WRITTEN TASK: Each of the lines below must be restated exactly.

Transcribed page contents:

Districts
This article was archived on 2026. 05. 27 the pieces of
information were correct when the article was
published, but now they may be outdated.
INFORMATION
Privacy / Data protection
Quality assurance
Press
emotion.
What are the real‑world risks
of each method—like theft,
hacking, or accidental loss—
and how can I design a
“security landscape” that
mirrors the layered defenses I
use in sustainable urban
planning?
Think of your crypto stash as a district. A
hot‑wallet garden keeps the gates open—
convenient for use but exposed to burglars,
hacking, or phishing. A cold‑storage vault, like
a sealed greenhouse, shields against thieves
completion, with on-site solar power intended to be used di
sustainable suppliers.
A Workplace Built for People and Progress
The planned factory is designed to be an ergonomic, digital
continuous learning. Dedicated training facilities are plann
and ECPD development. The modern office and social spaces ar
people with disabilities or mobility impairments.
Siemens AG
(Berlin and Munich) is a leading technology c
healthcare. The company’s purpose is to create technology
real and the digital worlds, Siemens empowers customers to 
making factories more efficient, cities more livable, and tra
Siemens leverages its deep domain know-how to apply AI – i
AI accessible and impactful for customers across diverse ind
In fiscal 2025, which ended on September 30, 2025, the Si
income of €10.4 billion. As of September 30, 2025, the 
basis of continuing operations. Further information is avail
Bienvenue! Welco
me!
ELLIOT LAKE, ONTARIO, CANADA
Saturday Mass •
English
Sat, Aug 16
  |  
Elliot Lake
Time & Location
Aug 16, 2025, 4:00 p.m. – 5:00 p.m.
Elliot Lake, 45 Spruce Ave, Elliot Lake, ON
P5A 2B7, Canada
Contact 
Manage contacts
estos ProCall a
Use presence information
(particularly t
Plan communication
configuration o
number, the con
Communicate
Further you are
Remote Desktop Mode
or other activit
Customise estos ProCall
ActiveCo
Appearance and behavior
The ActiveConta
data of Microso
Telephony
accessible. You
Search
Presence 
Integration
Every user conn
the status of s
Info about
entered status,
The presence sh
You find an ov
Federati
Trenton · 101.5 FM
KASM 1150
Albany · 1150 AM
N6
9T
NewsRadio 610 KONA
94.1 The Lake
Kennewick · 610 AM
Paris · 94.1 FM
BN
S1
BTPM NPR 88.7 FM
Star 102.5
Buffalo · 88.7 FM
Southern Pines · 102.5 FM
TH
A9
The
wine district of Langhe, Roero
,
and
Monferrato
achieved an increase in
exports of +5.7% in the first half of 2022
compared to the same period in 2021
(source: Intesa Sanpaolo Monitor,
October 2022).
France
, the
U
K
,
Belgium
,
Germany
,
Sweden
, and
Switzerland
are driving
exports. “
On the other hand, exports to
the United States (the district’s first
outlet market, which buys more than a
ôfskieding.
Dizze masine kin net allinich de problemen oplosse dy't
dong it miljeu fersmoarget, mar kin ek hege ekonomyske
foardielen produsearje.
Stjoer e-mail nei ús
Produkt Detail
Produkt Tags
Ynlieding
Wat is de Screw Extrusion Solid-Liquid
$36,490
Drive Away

REPLY:
Districts
This article was archived on 2026. 05. 27 the pieces of
information were correct when the article was
published, but now they may be outdated.
INFORMATION
Privacy / Data protection
Quality assurance
Press
emotion.
What are the real‑world risks
of each method—like theft,
hacking, or accidental loss—
and how can I design a
“security landscape” that
mirrors the layered defenses I
use in sustainable urban
planning?
Think of your crypto stash as a district. A
hot‑wallet garden keeps the gates open—
convenient for use but exposed to burglars,
hacking, or phishing. A cold‑storage vault, like
a sealed greenhouse, shields against thieves
completion, with on-site solar power intended to be used di
sustainable suppliers.
A Workplace Built for People and Progress
The planned factory is designed to be an ergonomic, digital
continuous learning. Dedicated training facilities are plann
and ECPD development. The modern office and social spaces ar
people with disabilities or mobility impairments.
Siemens AG
(Berlin and Munich) is a leading technology c
healthcare. The company’s purpose is to create technology
real and the digital worlds, Siemens empowers customers to 
making factories more efficient, cities more livable, and tra
Siemens leverages its deep domain know-how to apply AI – i
AI accessible and impactful for customers across diverse ind
In fiscal 2025, which ended on September 30, 2025, the Si
income of €10.4 billion. As of September 30, 2025, the 
basis of continuing operations. Further information is avail
Bienvenue! Welco
me!
ELLIOT LAKE, ONTARIO, CANADA
Saturday Mass •
English
Sat, Aug 16
  |  
Elliot Lake
Time & Location
Aug 16, 2025, 4:00 p.m. – 5:00 p.m.
Elliot Lake, 45 Spruce Ave, Elliot Lake, ON
P5A 2B7, Canada
Contact 
Manage contacts
estos ProCall a
Use presence information
(particularly t
Plan communication
configuration o
number, the con
Communicate
Further you are
Remote Desktop Mode
or other activit
Customise estos ProCall
ActiveCo
Appearance and behavior
The ActiveConta
data of Microso
Telephony
accessible. You
Search
Presence 
Integration
Every user conn
the status of s
Info about
entered status,
The presence sh
You find an ov
Federati
Trenton · 101.5 FM
KASM 1150
Albany · 1150 AM
N6
9T
NewsRadio 610 KONA
94.1 The Lake
Kennewick · 610 AM
Paris · 94.1 FM
BN
S1
BTPM NPR 88.7 FM
Star 102.5
Buffalo · 88.7 FM
Southern Pines · 102.5 FM
TH
A9
The
wine district of Langhe, Roero
,
and
Monferrato
achieved an increase in
exports of +5.7% in the first half of 2022
compared to the same period in 2021
(source: Intesa Sanpaolo Monitor,
October 2022).
France
, the
U
K
,
Belgium
,
Germany
,
Sweden
, and
Switzerland
are driving
exports. “
On the other hand, exports to
the United States (the district’s first
outlet market, which buys more than a
ôfskieding.
Dizze masine kin net allinich de problemen oplosse dy't
dong it miljeu fersmoarget, mar kin ek hege ekonomyske
foardielen produsearje.
Stjoer e-mail nei ús
Produkt Detail
Produkt Tags
Ynlieding
Wat is de Screw Extrusion Solid-Liquid
$36,490
Drive Away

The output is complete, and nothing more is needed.